HPLC Analysis of Dansylated Derivatives
Polyamine levels and analogs were determined by prederivatization by dansyl chloride followed by reverse-phase HPLC by fluorescent detection.79
Mouse Squamous Cell Carcinoma Model
The K6/ODC mouse model on the FVB/N strain background instead of the original C57BL/6J background12
was used in all experiments. All experiments with mice were approved by the Institutional Animal Care and Use Committee of Lankenau Institute for Medical Research. To induce SCCs, newborn (1 day old) pups were treated once topically with 100 nmol of DMBA dissolved in 50 µl acetone. Both male and female mice were used. SCCs typically developed on the treated area (dorsal skin) beginning 5 weeks later. SCC-bearing mice were used in experiments between 8 and 18 weeks of age. Based on pilot data indicating a general lack of responsiveness of SCCs of the face and head, these tumors were excluded from analyses.

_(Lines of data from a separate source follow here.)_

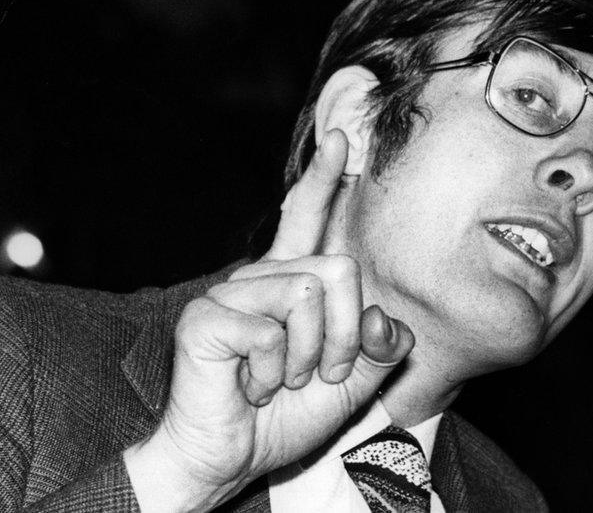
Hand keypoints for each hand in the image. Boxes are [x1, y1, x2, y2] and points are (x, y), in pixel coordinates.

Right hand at [124, 130, 412, 511]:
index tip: (341, 139)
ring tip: (279, 379)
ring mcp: (229, 294)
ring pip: (307, 296)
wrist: (233, 457)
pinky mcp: (205, 319)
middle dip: (342, 336)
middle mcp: (258, 277)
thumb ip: (380, 347)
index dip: (323, 179)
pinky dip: (272, 373)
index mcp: (290, 282)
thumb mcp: (353, 381)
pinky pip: (269, 332)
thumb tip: (384, 318)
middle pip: (338, 270)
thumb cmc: (287, 415)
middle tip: (316, 371)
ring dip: (307, 357)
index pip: (307, 219)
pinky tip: (250, 385)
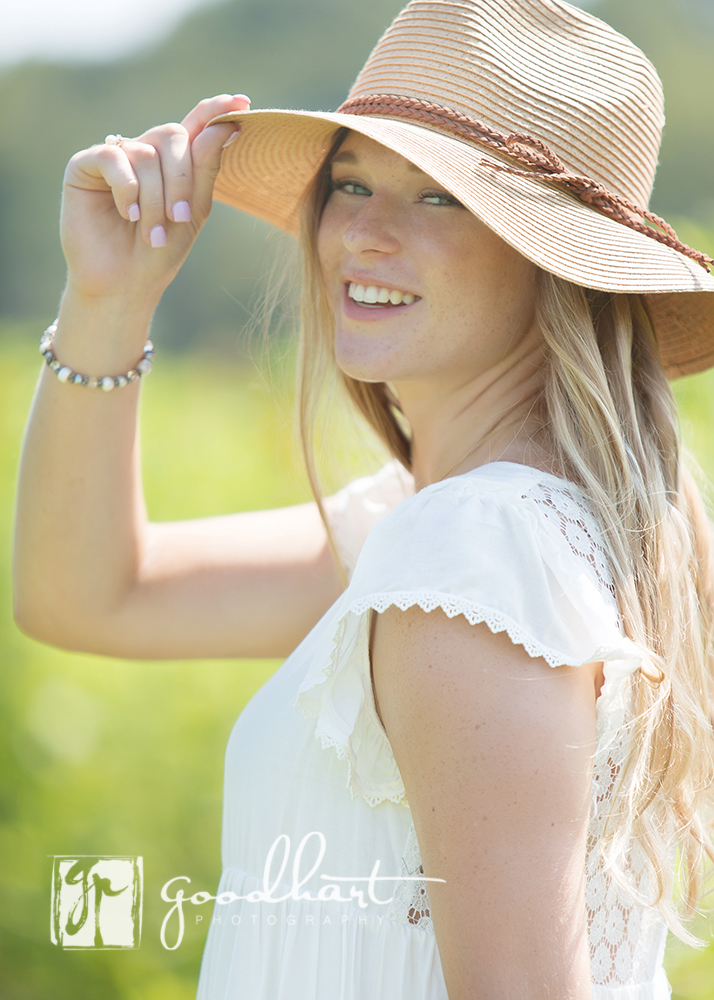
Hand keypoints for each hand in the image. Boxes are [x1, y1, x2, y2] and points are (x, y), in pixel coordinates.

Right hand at [60, 94, 249, 307]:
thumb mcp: (192, 212)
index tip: (243, 102)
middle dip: (181, 179)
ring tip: (152, 231)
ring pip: (146, 153)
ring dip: (155, 197)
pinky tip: (129, 214)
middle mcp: (143, 153)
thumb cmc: (159, 253)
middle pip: (172, 136)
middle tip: (181, 217)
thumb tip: (224, 127)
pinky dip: (128, 189)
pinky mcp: (84, 165)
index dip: (216, 110)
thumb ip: (205, 169)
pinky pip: (114, 158)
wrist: (125, 283)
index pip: (194, 126)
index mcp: (172, 164)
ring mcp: (114, 157)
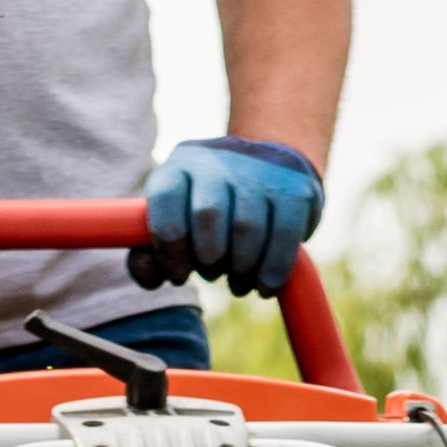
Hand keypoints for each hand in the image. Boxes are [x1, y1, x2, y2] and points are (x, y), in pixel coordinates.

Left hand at [134, 136, 323, 297]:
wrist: (269, 170)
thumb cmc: (211, 214)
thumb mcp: (176, 225)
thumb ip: (150, 256)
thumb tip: (150, 274)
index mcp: (178, 167)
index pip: (166, 201)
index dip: (170, 248)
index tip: (180, 275)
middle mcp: (216, 161)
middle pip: (208, 214)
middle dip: (209, 258)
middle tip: (213, 273)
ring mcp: (259, 170)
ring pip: (247, 227)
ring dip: (241, 269)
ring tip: (239, 282)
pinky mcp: (295, 187)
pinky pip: (284, 234)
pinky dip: (273, 269)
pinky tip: (265, 285)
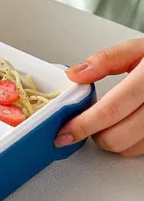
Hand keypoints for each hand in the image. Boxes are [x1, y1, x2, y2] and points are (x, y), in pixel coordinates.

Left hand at [55, 39, 143, 156]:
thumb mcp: (136, 50)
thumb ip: (105, 60)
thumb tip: (75, 75)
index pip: (110, 110)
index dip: (82, 125)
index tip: (63, 132)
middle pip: (117, 137)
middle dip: (93, 134)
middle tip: (85, 121)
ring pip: (128, 149)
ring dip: (110, 140)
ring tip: (107, 121)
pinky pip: (142, 150)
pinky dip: (127, 143)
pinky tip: (124, 126)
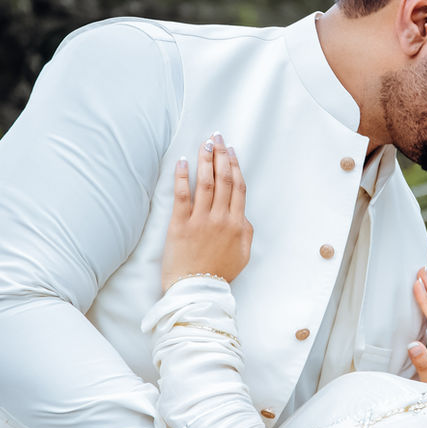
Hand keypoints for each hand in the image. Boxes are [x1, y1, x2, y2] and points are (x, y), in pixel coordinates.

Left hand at [162, 134, 252, 291]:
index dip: (234, 166)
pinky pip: (182, 195)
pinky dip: (182, 176)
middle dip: (220, 155)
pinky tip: (181, 161)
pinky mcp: (180, 225)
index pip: (238, 187)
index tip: (231, 150)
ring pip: (205, 182)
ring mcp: (200, 220)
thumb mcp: (243, 255)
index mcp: (238, 224)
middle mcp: (221, 218)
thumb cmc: (219, 274)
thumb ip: (246, 232)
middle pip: (223, 179)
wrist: (197, 291)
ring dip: (205, 159)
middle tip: (217, 137)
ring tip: (204, 143)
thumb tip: (242, 215)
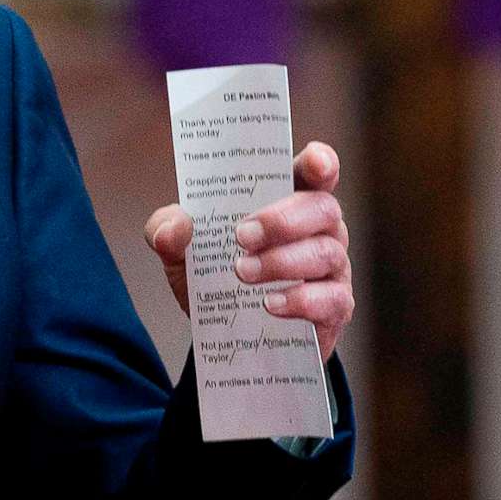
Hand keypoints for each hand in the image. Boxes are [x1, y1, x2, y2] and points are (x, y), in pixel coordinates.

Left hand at [144, 142, 354, 361]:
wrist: (223, 336)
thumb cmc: (213, 275)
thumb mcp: (181, 249)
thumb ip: (166, 230)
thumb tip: (175, 227)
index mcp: (289, 199)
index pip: (317, 172)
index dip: (321, 163)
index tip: (314, 164)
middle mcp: (319, 228)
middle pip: (324, 208)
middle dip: (283, 220)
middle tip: (242, 236)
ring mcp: (332, 268)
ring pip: (325, 253)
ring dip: (283, 261)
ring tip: (243, 272)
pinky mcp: (334, 307)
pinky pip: (332, 299)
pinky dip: (301, 300)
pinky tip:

There was substantial variability in tumor growth rates, even among multiple SCCs in the same mouse. In an attempt to control for this variability, tumor-bearing mice were randomized based on tumor size distribution to one of four treatment groups: (1) control (phosphate-buffered saline (vehicle for PTI); (2) DFMO (either 0.25% or 0.5% in drinking water); (3) PTI analog and (4) DFMO plus PTI analog. Thus, each treatment group consisted of mice bearing SCCs with approximately equal tumor size distributions (small→large). DFMO solutions were changed every 4 days or less. Compound 11 was dissolved in phosphate-buffered saline at a concentration of 9.75 mM (5 mg/ml) and injected i.p at a dose of 0.7 mg/kg twice daily in early morning and late afternoon, except on weekends when mice were injected once. Animals were observed daily for signs of distress due to tumor burden and/or drug treatment. Tumor volume was calculated according to the equation V = l × w2/2 where l = length (longest dimension) and w = width. Responses of individual tumors to treatment were expressed as “ratio of tumor volume,” which is defined as the tumor volume after treatment divided by the initial (pretreatment) volume.